Are Wider Financial Markets Impacting Local
By their very nature, financial markets are liable to fluctuate – that’s an inescapable truth both those who work within the financial sector and those who trade on the changes within it are more than aware of. Due to the ongoing long-term political uncertainty in Britain – with both constantly unpredictable Brexit negotiations and an increasingly weak governing majority affording little confidence to those in charge of our currency – it’s beginning to have an effect on how much money the country has to spend on a local level, too.
One such example, in North Yorkshire, has prompted the county council to open budget consultations with their constituents on how to best allocate their finances in the coming years. With a fall in available spending due to fall by 34% by the end of the decade, that hasn’t stopped the demand for council services increasing during the same period, highlighting the discrepancy in how much funding in now being provided by central government compared to the past.

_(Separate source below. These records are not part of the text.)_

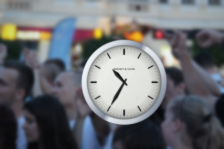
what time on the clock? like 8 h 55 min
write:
10 h 35 min
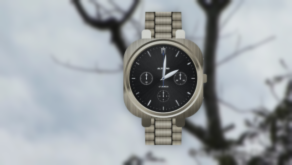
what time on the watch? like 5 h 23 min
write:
2 h 01 min
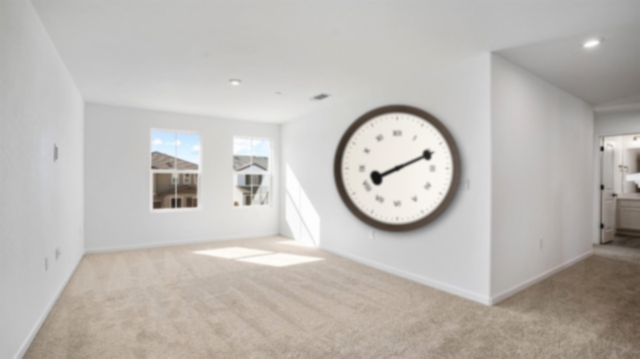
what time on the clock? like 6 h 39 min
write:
8 h 11 min
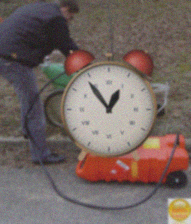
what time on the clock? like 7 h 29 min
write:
12 h 54 min
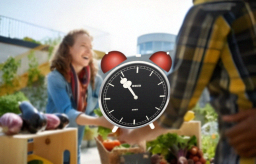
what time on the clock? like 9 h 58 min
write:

Anyone even vaguely familiar with the news and domestic politics will be more than familiar with the rise in ‘cuts’ and austerity measures being put in place to make the most of what money there is available, with a conversation now required on what should be prioritised – meaning that some services will suffer as a result. With a focus on protecting the vulnerable whilst still making savings, the budget shortfall of almost £200 million (by 2021-22) has been partially met, with £157 million having been saved through cuts made to date. While that may seem positive, there is still a £40 million funding gap that needs to be addressed, which is why these consultations have been called in to place.
Frontline services such as health, fire and policing will all be up for discussion, as will education, business, transport and operational costs. With 48% of the budget coming from council tax already – topped up by 15% from allocated central government funds – it’s only right that the local residents are given some say on where their money is going, especially if it’s going to directly affect the services being made available to them.
Far from an isolated incident, this will become an increasingly regular occurrence across the country whilst the financial future of the country remains as uncertain as it does presently, with the markets unlikely to react kindly to extended periods of constant change and widespread inaction.